» REQUIRED WORK
Copy the lines from the first one up to and including the line with "to the identity", substituting "raw video" for "footage" and changing nothing else.

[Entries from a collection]
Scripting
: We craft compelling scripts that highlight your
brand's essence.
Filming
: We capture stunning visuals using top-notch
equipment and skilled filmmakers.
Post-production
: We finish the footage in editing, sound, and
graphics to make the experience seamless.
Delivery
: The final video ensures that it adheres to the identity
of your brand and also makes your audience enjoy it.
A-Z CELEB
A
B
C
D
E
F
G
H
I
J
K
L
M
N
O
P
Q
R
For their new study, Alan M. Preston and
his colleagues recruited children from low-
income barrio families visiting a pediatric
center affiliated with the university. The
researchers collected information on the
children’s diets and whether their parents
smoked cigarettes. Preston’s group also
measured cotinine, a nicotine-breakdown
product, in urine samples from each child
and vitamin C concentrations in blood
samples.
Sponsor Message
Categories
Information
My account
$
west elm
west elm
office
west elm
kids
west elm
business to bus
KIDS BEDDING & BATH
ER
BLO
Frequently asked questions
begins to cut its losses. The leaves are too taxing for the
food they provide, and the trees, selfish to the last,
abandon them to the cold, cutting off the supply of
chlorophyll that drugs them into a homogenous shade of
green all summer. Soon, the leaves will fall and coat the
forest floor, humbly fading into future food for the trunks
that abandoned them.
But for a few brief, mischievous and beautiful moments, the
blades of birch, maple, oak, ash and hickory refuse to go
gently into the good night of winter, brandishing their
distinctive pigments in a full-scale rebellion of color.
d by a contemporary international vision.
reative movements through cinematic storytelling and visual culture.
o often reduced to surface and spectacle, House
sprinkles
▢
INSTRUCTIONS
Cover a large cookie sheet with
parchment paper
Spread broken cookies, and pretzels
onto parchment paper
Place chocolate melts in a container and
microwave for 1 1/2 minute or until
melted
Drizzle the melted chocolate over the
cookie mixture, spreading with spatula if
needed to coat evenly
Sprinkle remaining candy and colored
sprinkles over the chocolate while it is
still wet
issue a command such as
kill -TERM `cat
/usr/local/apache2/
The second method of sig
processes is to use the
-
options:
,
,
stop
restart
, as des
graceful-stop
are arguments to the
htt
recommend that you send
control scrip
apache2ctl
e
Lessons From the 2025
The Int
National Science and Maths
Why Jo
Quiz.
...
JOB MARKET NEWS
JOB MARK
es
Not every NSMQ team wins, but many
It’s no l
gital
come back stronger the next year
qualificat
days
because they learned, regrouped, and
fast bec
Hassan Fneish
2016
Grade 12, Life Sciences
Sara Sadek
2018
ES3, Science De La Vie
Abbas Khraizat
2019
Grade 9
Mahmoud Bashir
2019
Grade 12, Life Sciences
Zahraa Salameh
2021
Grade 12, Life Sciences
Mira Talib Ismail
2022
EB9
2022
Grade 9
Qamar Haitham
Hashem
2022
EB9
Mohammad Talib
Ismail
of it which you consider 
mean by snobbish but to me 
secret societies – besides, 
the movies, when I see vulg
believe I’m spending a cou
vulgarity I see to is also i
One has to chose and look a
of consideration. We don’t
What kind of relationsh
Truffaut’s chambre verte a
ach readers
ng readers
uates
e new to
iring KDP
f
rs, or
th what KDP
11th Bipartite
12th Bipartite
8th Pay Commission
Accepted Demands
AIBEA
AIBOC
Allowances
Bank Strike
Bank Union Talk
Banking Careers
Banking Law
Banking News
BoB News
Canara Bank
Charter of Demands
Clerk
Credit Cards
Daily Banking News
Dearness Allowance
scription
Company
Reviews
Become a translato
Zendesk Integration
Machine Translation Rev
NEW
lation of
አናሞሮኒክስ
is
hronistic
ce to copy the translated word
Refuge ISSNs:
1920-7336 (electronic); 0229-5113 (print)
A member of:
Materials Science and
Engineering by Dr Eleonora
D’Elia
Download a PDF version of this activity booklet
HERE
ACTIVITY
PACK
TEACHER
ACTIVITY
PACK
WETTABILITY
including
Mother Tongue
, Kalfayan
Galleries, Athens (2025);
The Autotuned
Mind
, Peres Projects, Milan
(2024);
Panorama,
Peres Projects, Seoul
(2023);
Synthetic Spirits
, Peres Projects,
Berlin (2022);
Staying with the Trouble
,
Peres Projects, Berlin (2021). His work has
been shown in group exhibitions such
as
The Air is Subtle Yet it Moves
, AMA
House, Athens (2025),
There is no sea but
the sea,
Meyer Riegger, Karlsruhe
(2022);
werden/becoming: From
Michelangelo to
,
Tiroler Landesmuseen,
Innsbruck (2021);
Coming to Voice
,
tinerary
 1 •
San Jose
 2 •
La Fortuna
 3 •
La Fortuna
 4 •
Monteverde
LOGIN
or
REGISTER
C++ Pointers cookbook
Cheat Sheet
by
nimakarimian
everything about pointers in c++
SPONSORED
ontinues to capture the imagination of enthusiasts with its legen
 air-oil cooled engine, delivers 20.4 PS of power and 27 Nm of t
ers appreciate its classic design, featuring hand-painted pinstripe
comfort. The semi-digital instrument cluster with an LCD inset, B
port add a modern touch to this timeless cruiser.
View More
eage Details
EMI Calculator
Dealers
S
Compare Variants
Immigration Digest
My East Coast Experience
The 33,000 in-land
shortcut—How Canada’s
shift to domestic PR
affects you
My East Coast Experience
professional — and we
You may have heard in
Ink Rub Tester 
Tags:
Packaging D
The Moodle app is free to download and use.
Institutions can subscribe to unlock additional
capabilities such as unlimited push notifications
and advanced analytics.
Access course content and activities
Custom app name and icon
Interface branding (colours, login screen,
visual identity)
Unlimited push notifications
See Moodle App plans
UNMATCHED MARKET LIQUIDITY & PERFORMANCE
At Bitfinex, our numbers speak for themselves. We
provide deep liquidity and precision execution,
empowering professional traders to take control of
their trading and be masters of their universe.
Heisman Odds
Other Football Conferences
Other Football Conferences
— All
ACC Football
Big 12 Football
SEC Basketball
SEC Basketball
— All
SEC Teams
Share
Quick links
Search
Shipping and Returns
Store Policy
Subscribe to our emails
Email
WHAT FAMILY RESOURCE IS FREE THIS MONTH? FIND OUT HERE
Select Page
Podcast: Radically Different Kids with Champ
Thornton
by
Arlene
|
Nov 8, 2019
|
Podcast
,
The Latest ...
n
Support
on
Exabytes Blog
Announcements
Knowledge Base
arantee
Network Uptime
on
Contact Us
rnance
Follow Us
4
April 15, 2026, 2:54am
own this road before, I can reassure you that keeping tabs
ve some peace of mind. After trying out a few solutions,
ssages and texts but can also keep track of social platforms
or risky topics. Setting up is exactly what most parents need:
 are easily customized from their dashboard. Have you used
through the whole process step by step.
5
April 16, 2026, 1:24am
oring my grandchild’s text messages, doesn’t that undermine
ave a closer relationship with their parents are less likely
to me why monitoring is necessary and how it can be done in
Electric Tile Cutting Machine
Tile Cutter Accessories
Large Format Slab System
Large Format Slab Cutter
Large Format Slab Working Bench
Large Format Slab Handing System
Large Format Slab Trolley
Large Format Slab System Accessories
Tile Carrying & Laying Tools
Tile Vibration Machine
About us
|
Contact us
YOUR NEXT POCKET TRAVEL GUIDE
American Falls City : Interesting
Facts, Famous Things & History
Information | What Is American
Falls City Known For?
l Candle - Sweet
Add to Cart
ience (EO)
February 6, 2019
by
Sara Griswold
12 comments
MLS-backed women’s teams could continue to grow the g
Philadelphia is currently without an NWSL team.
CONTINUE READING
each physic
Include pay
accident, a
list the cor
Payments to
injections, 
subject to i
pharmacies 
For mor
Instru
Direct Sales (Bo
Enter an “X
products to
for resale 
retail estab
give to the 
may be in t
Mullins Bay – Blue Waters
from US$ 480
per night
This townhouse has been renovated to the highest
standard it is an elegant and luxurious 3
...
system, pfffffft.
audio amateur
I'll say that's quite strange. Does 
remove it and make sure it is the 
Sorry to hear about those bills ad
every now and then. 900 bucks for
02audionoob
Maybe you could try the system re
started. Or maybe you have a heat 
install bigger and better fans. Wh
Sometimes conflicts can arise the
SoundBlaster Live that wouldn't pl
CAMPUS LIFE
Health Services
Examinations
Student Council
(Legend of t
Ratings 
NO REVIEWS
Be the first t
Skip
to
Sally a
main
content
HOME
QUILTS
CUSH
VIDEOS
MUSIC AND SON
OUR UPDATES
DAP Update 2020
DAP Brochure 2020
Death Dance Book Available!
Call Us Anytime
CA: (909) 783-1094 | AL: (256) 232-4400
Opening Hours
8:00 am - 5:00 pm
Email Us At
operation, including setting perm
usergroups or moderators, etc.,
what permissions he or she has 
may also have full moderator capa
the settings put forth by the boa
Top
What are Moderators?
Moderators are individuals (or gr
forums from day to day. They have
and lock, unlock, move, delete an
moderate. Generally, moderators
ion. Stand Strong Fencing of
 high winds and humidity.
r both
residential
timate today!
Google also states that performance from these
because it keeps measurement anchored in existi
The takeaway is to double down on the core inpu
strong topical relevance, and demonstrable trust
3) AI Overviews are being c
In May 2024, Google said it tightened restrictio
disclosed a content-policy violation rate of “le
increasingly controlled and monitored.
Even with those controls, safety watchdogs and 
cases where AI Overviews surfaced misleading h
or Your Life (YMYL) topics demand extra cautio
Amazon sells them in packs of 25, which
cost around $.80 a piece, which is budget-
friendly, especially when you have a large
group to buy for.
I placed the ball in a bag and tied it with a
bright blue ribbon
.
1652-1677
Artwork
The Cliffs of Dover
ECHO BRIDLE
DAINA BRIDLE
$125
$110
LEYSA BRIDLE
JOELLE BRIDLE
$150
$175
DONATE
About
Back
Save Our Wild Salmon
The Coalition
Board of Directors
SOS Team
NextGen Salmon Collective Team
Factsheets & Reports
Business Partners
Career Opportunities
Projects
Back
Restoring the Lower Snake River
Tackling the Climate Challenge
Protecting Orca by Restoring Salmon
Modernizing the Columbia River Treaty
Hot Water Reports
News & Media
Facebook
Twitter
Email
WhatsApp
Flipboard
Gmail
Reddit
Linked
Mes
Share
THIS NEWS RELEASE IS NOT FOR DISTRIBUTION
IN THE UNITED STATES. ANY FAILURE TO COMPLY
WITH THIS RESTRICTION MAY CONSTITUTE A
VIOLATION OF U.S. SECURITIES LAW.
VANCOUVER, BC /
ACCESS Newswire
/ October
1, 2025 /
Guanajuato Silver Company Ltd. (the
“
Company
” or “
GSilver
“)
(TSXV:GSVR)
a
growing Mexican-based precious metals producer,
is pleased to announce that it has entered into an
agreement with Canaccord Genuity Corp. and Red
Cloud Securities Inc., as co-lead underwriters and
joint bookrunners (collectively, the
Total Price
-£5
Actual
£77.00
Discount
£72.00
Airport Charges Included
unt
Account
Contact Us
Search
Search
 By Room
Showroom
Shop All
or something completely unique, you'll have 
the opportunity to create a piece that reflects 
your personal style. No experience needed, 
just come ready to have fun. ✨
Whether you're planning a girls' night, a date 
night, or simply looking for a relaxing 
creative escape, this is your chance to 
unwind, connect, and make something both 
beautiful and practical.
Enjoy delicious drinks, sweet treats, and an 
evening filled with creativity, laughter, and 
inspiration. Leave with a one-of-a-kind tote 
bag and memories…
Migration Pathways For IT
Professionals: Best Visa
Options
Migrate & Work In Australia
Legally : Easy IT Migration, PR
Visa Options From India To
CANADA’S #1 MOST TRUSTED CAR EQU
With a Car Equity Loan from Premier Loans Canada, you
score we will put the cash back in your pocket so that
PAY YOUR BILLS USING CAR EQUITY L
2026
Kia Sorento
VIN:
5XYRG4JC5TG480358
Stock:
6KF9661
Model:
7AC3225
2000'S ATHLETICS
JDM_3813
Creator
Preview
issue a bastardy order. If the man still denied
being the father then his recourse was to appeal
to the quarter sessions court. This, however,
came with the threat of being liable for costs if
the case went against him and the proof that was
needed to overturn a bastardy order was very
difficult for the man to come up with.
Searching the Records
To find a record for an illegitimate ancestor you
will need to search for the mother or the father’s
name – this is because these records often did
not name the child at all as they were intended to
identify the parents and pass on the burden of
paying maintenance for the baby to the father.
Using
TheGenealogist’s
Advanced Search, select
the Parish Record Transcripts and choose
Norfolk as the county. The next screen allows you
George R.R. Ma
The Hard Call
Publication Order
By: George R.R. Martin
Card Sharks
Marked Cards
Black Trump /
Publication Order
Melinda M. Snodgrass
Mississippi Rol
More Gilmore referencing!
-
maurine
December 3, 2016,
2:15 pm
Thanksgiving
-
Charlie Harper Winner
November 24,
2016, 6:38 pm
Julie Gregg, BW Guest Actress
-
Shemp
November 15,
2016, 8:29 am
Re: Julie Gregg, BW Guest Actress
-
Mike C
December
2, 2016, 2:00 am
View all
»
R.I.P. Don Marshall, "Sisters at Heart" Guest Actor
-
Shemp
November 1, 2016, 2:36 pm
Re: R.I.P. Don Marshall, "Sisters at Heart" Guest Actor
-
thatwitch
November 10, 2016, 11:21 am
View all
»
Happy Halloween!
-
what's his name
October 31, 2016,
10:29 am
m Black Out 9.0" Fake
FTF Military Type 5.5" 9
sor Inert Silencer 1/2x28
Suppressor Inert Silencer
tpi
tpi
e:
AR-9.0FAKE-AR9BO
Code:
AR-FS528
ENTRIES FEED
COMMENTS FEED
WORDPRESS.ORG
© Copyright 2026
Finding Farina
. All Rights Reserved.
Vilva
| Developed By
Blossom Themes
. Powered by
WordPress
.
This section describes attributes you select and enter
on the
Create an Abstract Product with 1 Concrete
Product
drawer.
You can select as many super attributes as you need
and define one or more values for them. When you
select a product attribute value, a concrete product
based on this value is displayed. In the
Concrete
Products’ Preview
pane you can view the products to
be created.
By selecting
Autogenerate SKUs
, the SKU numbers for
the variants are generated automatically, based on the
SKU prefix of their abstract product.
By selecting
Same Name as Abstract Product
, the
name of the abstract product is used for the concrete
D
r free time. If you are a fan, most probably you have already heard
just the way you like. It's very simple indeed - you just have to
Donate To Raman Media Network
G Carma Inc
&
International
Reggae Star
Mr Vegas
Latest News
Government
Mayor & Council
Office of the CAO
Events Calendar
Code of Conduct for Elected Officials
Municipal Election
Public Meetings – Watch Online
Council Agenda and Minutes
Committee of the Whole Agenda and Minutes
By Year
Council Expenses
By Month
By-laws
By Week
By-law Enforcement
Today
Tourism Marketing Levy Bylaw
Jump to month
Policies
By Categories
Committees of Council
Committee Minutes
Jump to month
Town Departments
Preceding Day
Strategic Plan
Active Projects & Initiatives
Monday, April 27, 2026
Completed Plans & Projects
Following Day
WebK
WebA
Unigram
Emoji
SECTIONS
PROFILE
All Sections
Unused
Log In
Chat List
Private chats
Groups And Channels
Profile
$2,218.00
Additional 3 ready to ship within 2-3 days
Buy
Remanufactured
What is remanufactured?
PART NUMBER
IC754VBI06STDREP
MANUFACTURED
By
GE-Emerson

» TASK RESPONSE
Scripting
: We craft compelling scripts that highlight your
brand's essence.
Filming
: We capture stunning visuals using top-notch
equipment and skilled filmmakers.
Post-production
: We finish the raw video in editing, sound, and
graphics to make the experience seamless.
Delivery
: The final video ensures that it adheres to the identity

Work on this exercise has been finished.